No me gustó el Valencia y lo siento. Llegó con la idea del empate metida entre ceja y ceja, lo que ni siquiera pudo disimular su portero que, desde el inicio del partido, cada vez que tenía que sacar de puerta se entretenía en situar el balón para que el saque no resultara fallido, recular para tomar carrerilla, volverse a parar para dar la vuelta y rectificar la posición de la bola. Todo un arte de los porteros de los equipos mediocres.

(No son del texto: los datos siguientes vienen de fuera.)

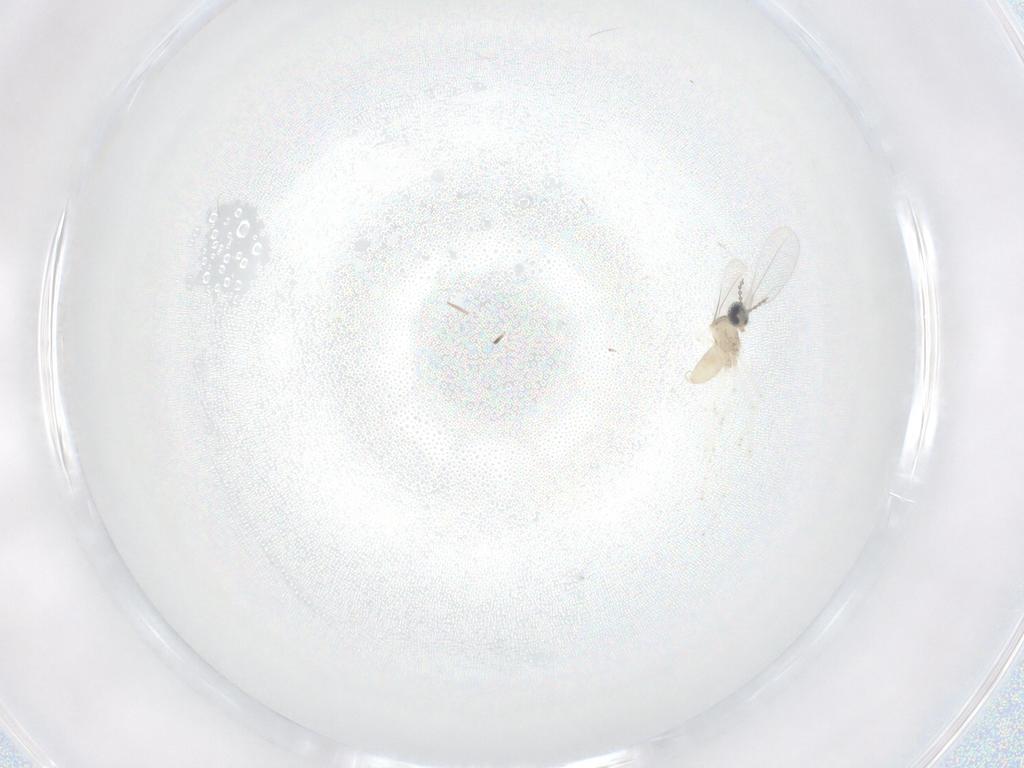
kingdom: Animalia
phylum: Arthropoda
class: Insecta
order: Diptera
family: Cecidomyiidae
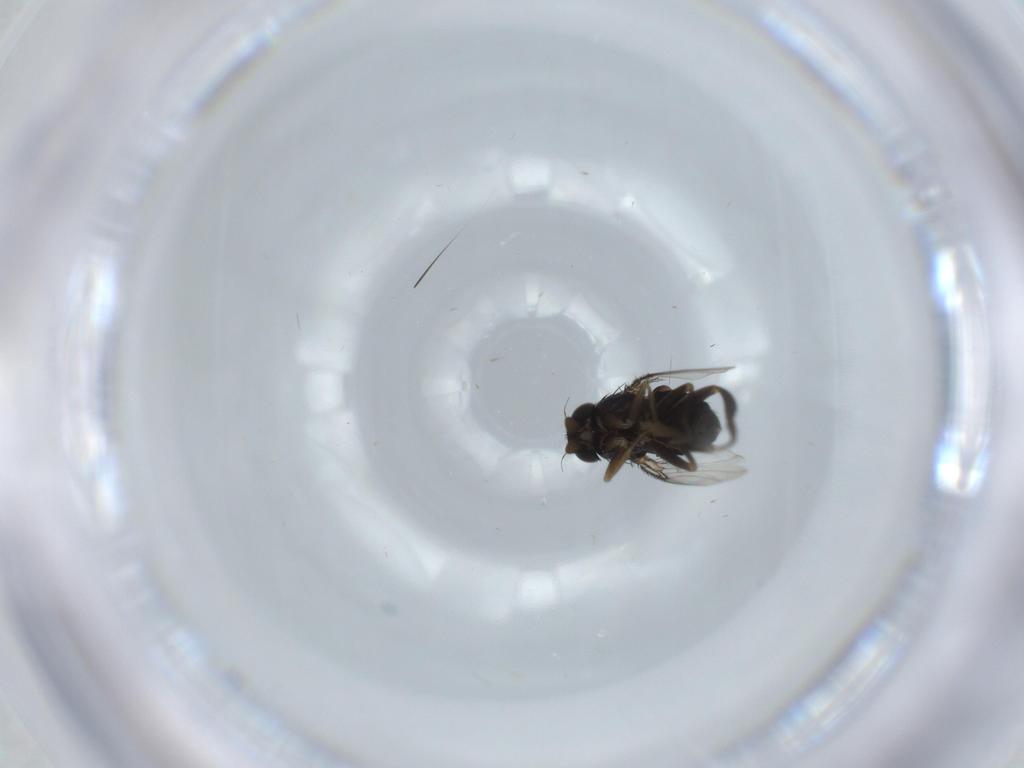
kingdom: Animalia
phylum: Arthropoda
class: Insecta
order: Diptera
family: Phoridae
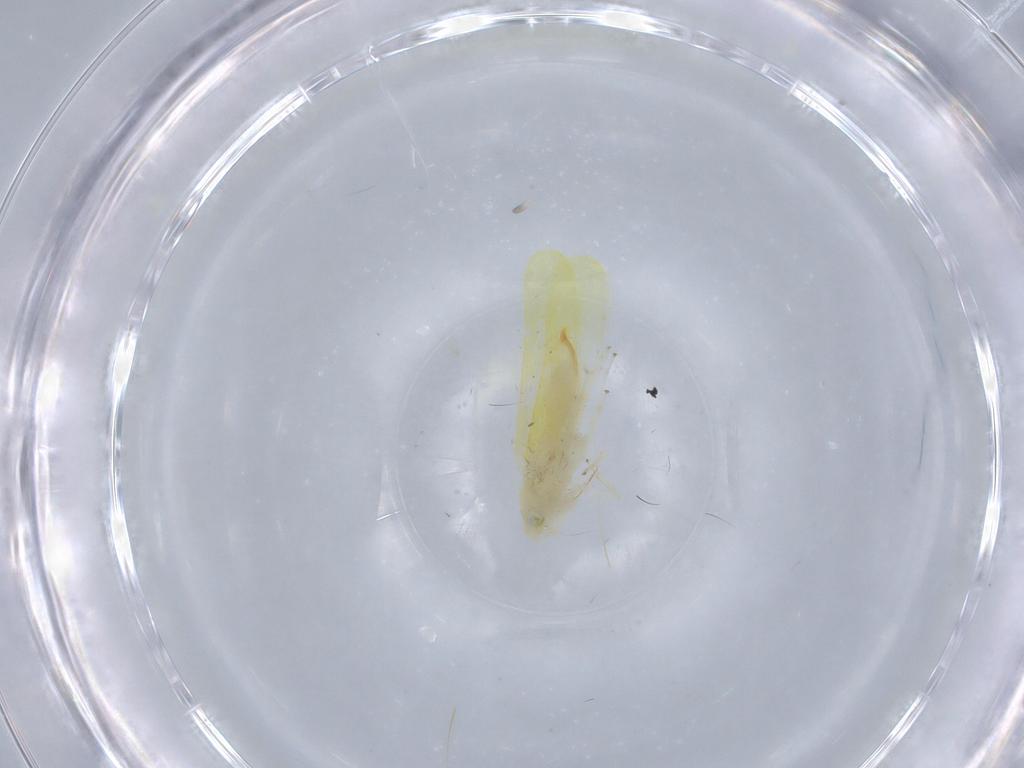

Dado el potencial del Valencia, su historia, los títulos conseguidos y los que logrará, más la masa social que le da soporte, eso que hizo en el supuesto derbi el portero del Valencia – excelente por otra parte – estuvo feo.

Una sola oportunidad de gol

El equipo valencianista defendió bien y solo cuando Bruno consiguió su gol se desperezó, su entrenador apuró los tres cambios y el Valencia estuvo un poco más apañado en el juego de ataque. Una sola oportunidad de gol es muy poco. Tal vez sea que estamos en fiestas, la cosa va de comilonas con y se puede notar. Yo lo noté en un futbolista del Valencia cuyo nombre no diré, que está francamente fondón y eso no vale para profesionales de grandes equipos como el Valencia.

El Villarreal acaba el año con otra trabajada victoria y sus futbolistas se tomaron las uvas de la suerte y brindaron con el mejor champagne: pueden pagárselo sin que su economía de bolsillo se resienta y al menos de momento, cada mirada a la clasificación da para la gran pregunta: «¿Quién coño son esos del Villarreal y qué coño pintan en estos lugares reservados a la excelencia?» Y quizá tengan razón, quién coño son y que hacen ahí usurpando un puesto de esa magnitud. Saben perfectamente quiénes son y los demás deberíamos saberlo también. Uno de los equipos pequeños ha estado en un torneo mundial y acabó llegando a semifinales. Apenas es nada, pero dentro de unos pocos años, esos niñatos estarán en la plantilla del submarino, otros seguirán su carrera profesional en algún club español, o no, habiéndose formado aquí. Bon any, germans.